Jackson Jeyanayagam, senior vice president of digital strategy for Taylor, an MVPindex client that delivers digital solutions for brands that include Nike, Allstate, Capital One, and Procter & Gamble, says the industry was hungry for this sort of tool. He says MVPindex’s measurements have had a huge impact on the decision-making process for clients as they choose brand ambassadors, sometimes steering them to athletes that had not been on their radar screens.


“They are able to serve up something special and give us a context for the measurement, and a lot of times they come back with data and numbers that are different than what we thought,” Jeyanayagam says. “Before brands spend money on these athletes, it’s giving us the ability to do that with more research and data, so it’s not just a guess.”

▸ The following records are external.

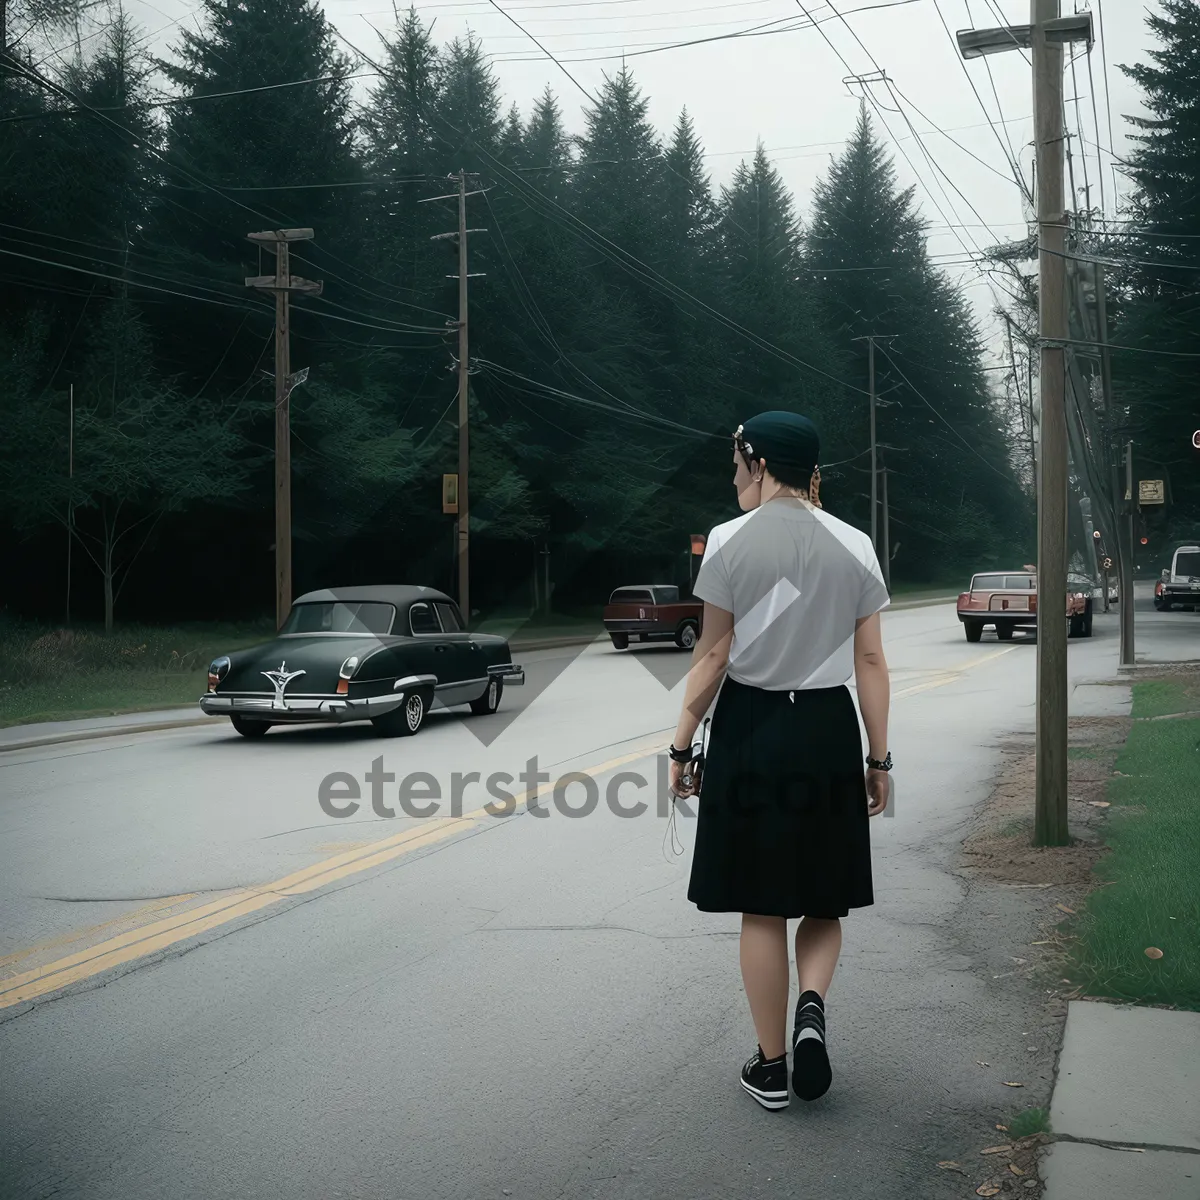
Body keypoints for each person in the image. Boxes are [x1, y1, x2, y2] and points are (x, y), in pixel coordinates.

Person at [668, 410, 892, 1111]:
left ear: (760, 464)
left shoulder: (731, 542)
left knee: (762, 908)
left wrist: (681, 742)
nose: (734, 475)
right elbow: (870, 660)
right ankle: (812, 1009)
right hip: (826, 726)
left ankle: (770, 1068)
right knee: (824, 898)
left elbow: (713, 656)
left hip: (751, 729)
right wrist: (878, 759)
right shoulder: (854, 543)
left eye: (738, 463)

The most impressive aspect of MVPindex is the potential for finding other uses for this type of data as social media continues to mature, Jeyanayagam says. “They are in a great position to take full advantage of that, especially given how they have already shown their adaptability.”


Nelson and Spieth acknowledge that MVPindex’s success is bound to breed copycat platforms. But they have an advantage, having carved out a head start. “We are doing what we’re doing, as fast as we can,” Spieth says. “Every day we wake up, we know somebody’s chasing us.”